Seguendo un po’ con il medesimo filo conduttore, gli esperti di Mysk affermano che un numero molto ampio di applicazioni iOS utilizza pratiche poco cristalline, al fine di porre in essere attività di fingerprinting ovvero per “schedare” ciascun utente Apple. Le app in questione eludono le restrizioni sulle operazioni svolte in background, che Apple impone, e costituiscono un rischio per la privacy degli utenti di iPhone.
Notifiche push su iOS utilizzate per profilare gli utenti
“Le app non dovrebbero tentare di costruire segretamente un profilo utente basato su dati raccolti e non dovrebbero cercare, agevolare o incoraggiare altri a identificare utenti anonimi o ricostruire profili utente basati su dati raccolti da API fornite da Apple o da dati dichiarati essere stati raccolti in modo ‘anonimo’, ‘aggregato’ o in qualsiasi altro modo non identificabile“, recita una sezione delle linee guida dell’Apple App Store.
Apple ha progettato iOS in modo da non consentire alle app di eseguire processi in background, per evitare il consumo di risorse e per una maggiore sicurezza.
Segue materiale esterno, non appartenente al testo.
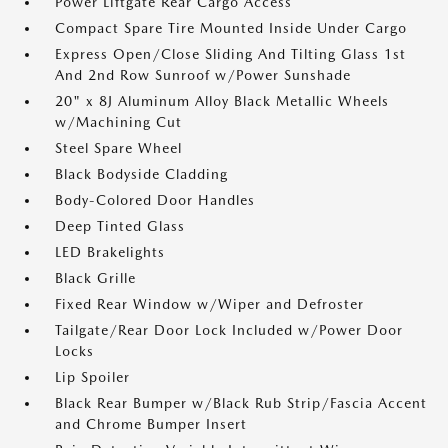
Power Liftgate Rear Cargo Access
Compact Spare Tire Mounted Inside Under Cargo
Express Open/Close Sliding And Tilting Glass 1st
And 2nd Row Sunroof w/Power Sunshade
20" x 8J Aluminum Alloy Black Metallic Wheels
w/Machining Cut
Steel Spare Wheel
Black Bodyside Cladding
Body-Colored Door Handles
Deep Tinted Glass
LED Brakelights
Black Grille
Fixed Rear Window w/Wiper and Defroster
Tailgate/Rear Door Lock Included w/Power Door
Locks
Lip Spoiler
Black Rear Bumper w/Black Rub Strip/Fascia Accent
and Chrome Bumper Insert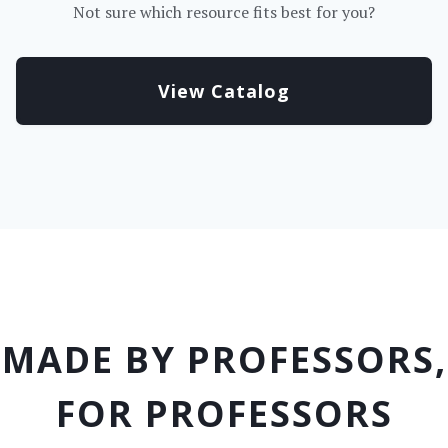
Not sure which resource fits best for you?
View Catalog
MADE BY PROFESSORS,
FOR PROFESSORS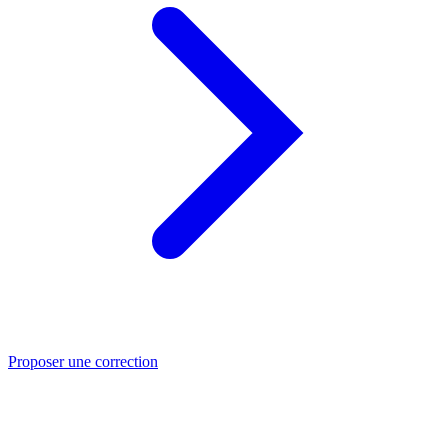
Proposer une correction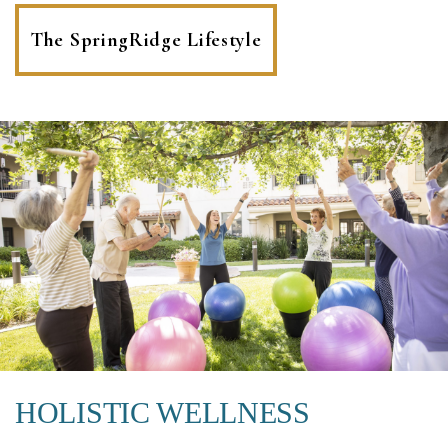
The SpringRidge Lifestyle
HOLISTIC WELLNESS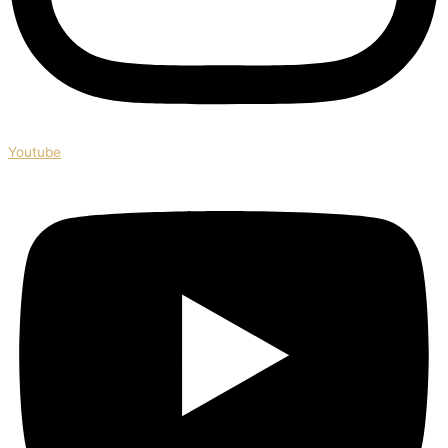
Youtube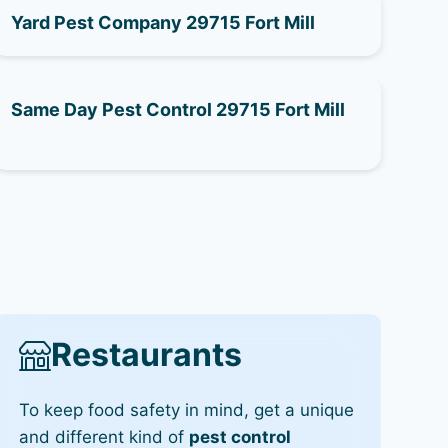
Yard Pest Company 29715 Fort Mill
Same Day Pest Control 29715 Fort Mill
Restaurants
To keep food safety in mind, get a unique
and different kind of
pest control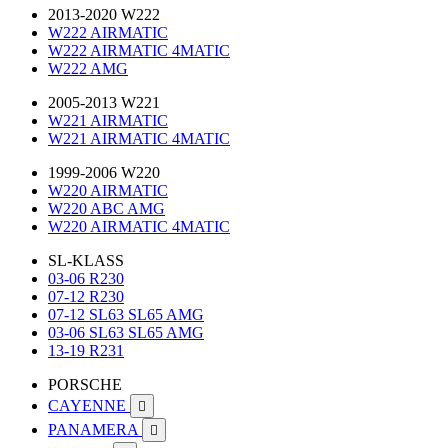
2013-2020 W222
W222 AIRMATIC
W222 AIRMATIC 4MATIC
W222 AMG
2005-2013 W221
W221 AIRMATIC
W221 AIRMATIC 4MATIC
1999-2006 W220
W220 AIRMATIC
W220 ABC AMG
W220 AIRMATIC 4MATIC
SL-KLASS
03-06 R230
07-12 R230
07-12 SL63 SL65 AMG
03-06 SL63 SL65 AMG
13-19 R231
PORSCHE
CAYENNE

PANAMERA
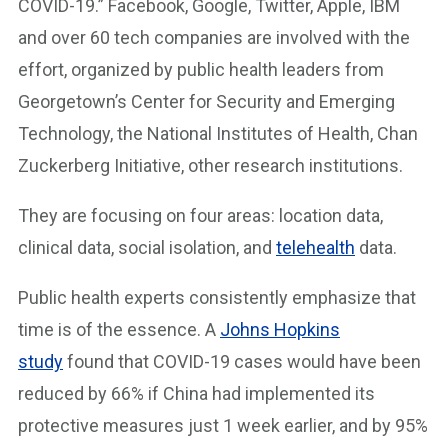
COVID-19.” Facebook, Google, Twitter, Apple, IBM
and over 60 tech companies are involved with the
effort, organized by public health leaders from
Georgetown’s Center for Security and Emerging
Technology, the National Institutes of Health, Chan
Zuckerberg Initiative, other research institutions.
They are focusing on four areas: location data,
clinical data, social isolation, and
telehealth
data.
Public health experts consistently emphasize that
time is of the essence. A
Johns Hopkins
study
found that COVID-19 cases would have been
reduced by 66% if China had implemented its
protective measures just 1 week earlier, and by 95%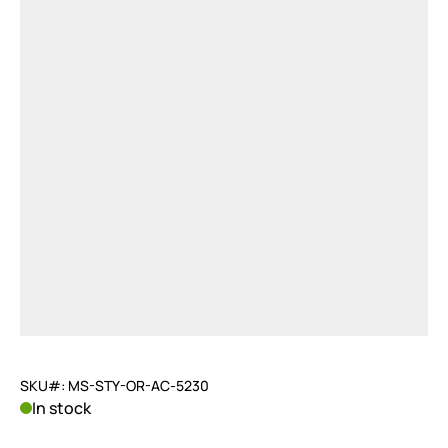
SKU#: MS-STY-OR-AC-5230
In stock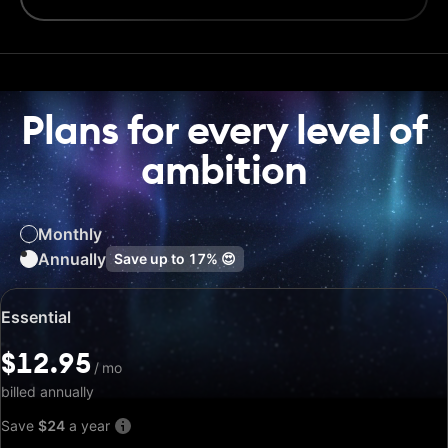
Plans for every level of
ambition
Monthly
Annually
Save up to
17%
😍
Special
Essential
price:
$12.95
$12.95
/
/
mo
mo
billed annually
Save
$24
a year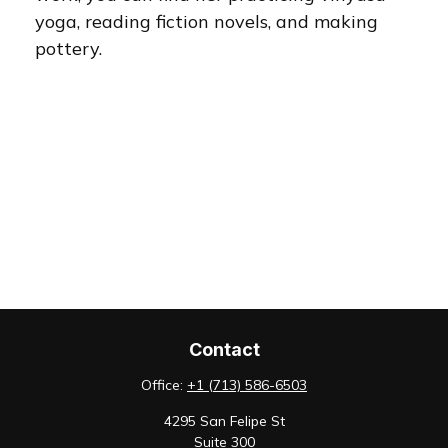
yoga, reading fiction novels, and making
pottery.
Contact
Office:
+1 (713) 586-6503
4295 San Felipe St
Suite 300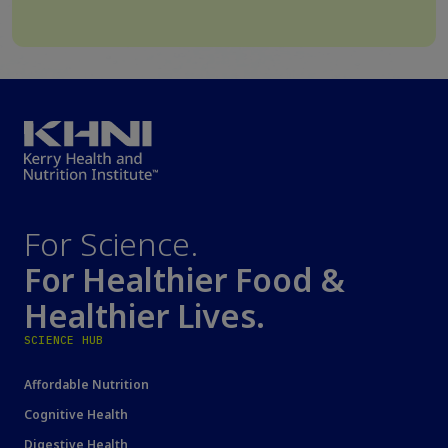
For Science.
For Healthier Food &
Healthier Lives.
SCIENCE HUB
Affordable Nutrition
Cognitive Health
Digestive Health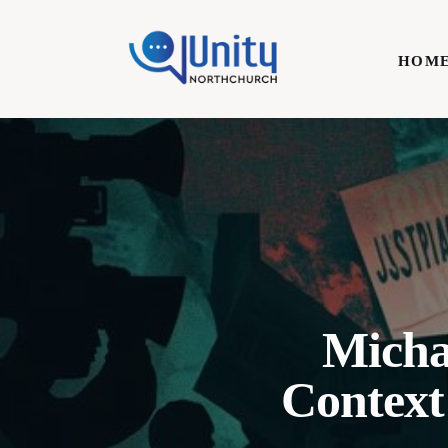
Home
HOM
Technology
Business
HOME
Lifestyle
Write For Us
Micha
Context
Quando restano inutilizzate, le app iOS sono dapprima “sospese” quindi chiuse forzosamente, in modo che non possano interferire con le attività in primo piano.
A partire da iOS 10, Apple ha introdotto un nuovo sistema che consente alle app di avviarsi silenziosamente in background per elaborare le nuove notifiche push prima che il dispositivo le visualizzi effettivamente. Il sistema consente alle app di scaricare eventualmente contenuti aggiuntivi dai loro server per arricchire la notifica push prima che essa sia mostrata all’utente.
Mysk ha scoperto che molte app abusano di questa caratteristica, sfruttandola per scambiare dati tra server e dispositivo dell’utente. Tra le informazioni che possono essere inviate ci sono, ad esempio, l’uptime del sistema (da quanto tempo iOS risulta avviato), le preferenze regionali e di lingua, la memoria disponibile, lo stato della batteria, l’uso dello storage, il modello del dispositivo e la luminosità dello schermo. Queste informazioni, similmente all’approccio usato per il fingerprinting lato Web, possono essere sfruttate per svolgere attività di profilazione, consentendo attività di tracciamento persistente, cosa espressamente vietata in iOS.
In questo video YouTube, Mysk mostra alcuni esempi di transazioni poste in essere da app quali TikTok, Facebook, X (Twitter), LinkedIn e Bing durante la ricezione di notifiche push.
Apple decisa a risolvere il problema
L’azienda di Cupertino prevede di risolvere a stretto giro il problema impedendo ulteriori abusi. A partire dalla primavera 2024, le app iOS saranno tenute a dichiarare precisamente perché devono utilizzare le API che possono essere sfruttate per attività di fingerprinting. In altre parole, sarà molto più complicato per un’applicazione richiamare le API che consentono di raccogliere informazioni sulla configurazione del dispositivo. A meno che non ci sia un motivo valido per farlo.
Il problema era peraltro già noto: a dicembre 2023, infatti, Apple e Google ammisero la condivisione dei dettagli sulle notifiche push con alcuni governi che ne avevano fatto esplicita richiesta.